WORK INSTRUCTIONS:
Transcribe the lines below word for word, keeping their order and line breaks.

THE DATA:
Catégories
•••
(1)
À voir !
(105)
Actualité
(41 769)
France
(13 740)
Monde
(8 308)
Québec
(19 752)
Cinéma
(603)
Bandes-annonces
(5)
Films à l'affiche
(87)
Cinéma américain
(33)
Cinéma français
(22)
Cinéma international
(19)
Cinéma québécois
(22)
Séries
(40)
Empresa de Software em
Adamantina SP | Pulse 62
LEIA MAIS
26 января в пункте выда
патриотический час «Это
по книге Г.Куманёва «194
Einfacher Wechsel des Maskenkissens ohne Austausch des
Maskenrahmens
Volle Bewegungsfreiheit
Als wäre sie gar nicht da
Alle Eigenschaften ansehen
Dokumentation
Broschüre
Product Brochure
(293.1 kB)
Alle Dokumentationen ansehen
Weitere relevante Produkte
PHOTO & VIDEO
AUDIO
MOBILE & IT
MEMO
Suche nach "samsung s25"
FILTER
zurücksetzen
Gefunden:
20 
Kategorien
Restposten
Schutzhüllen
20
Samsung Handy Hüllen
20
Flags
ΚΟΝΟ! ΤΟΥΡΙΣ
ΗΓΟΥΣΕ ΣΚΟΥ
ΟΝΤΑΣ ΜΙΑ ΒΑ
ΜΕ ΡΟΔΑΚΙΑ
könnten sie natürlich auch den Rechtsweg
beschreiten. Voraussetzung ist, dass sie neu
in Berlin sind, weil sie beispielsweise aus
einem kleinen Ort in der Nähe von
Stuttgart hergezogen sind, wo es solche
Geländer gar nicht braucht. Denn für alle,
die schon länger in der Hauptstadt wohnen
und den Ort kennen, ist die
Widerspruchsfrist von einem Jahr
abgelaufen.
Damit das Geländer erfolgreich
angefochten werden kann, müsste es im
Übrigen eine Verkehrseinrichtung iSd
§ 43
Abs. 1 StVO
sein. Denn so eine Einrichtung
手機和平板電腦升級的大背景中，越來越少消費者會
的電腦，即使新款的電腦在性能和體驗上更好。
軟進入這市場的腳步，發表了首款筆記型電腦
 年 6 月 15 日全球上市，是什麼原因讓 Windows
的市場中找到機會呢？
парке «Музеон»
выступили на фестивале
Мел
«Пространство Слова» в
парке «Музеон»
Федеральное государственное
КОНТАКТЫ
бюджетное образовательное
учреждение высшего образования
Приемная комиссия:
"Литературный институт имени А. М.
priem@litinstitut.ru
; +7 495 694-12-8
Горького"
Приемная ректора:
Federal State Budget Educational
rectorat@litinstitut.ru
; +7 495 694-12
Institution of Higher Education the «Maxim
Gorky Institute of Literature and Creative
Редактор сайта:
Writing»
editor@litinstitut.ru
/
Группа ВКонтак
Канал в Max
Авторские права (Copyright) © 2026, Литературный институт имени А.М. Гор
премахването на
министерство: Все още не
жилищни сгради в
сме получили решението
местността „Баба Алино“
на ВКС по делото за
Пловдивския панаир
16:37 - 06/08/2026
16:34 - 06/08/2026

EXPECTED ANSWER:
Catégories
•••
(1)
À voir !
(105)
Actualité
(41 769)
France
(13 740)
Monde
(8 308)
Québec
(19 752)
Cinéma
(603)
Bandes-annonces
(5)
Films à l'affiche
(87)
Cinéma américain
(33)
Cinéma français
(22)
Cinéma international
(19)
Cinéma québécois
(22)
Séries
(40)
Empresa de Software em
Adamantina SP | Pulse 62
LEIA MAIS
26 января в пункте выда
патриотический час «Это
по книге Г.Куманёва «194
Einfacher Wechsel des Maskenkissens ohne Austausch des
Maskenrahmens
Volle Bewegungsfreiheit
Als wäre sie gar nicht da
Alle Eigenschaften ansehen
Dokumentation
Broschüre
Product Brochure
(293.1 kB)
Alle Dokumentationen ansehen
Weitere relevante Produkte
PHOTO & VIDEO
AUDIO
MOBILE & IT
MEMO
Suche nach "samsung s25"
FILTER
zurücksetzen
Gefunden:
20 
Kategorien
Restposten
Schutzhüllen
20
Samsung Handy Hüllen
20
Flags
ΚΟΝΟ! ΤΟΥΡΙΣ
ΗΓΟΥΣΕ ΣΚΟΥ
ΟΝΤΑΣ ΜΙΑ ΒΑ
ΜΕ ΡΟΔΑΚΙΑ
könnten sie natürlich auch den Rechtsweg
beschreiten. Voraussetzung ist, dass sie neu
in Berlin sind, weil sie beispielsweise aus
einem kleinen Ort in der Nähe von
Stuttgart hergezogen sind, wo es solche
Geländer gar nicht braucht. Denn für alle,
die schon länger in der Hauptstadt wohnen
und den Ort kennen, ist die
Widerspruchsfrist von einem Jahr
abgelaufen.
Damit das Geländer erfolgreich
angefochten werden kann, müsste es im
Übrigen eine Verkehrseinrichtung iSd
§ 43
Abs. 1 StVO
sein. Denn so eine Einrichtung
手機和平板電腦升級的大背景中，越來越少消費者會
的電腦，即使新款的電腦在性能和體驗上更好。
軟進入這市場的腳步，發表了首款筆記型電腦
 年 6 月 15 日全球上市，是什麼原因讓 Windows
的市場中找到機會呢？
парке «Музеон»
выступили на фестивале
Мел
«Пространство Слова» в
парке «Музеон»
Федеральное государственное
КОНТАКТЫ
бюджетное образовательное
учреждение высшего образования
Приемная комиссия:
"Литературный институт имени А. М.
priem@litinstitut.ru
; +7 495 694-12-8
Горького"
Приемная ректора:
Federal State Budget Educational
rectorat@litinstitut.ru
; +7 495 694-12
Institution of Higher Education the «Maxim
Gorky Institute of Literature and Creative
Редактор сайта:
Writing»
editor@litinstitut.ru
/
Группа ВКонтак
Канал в Max
Авторские права (Copyright) © 2026, Литературный институт имени А.М. Гор
премахването на
министерство: Все още не
жилищни сгради в
сме получили решението
местността „Баба Алино“
на ВКС по делото за
Пловдивския панаир
16:37 - 06/08/2026
16:34 - 06/08/2026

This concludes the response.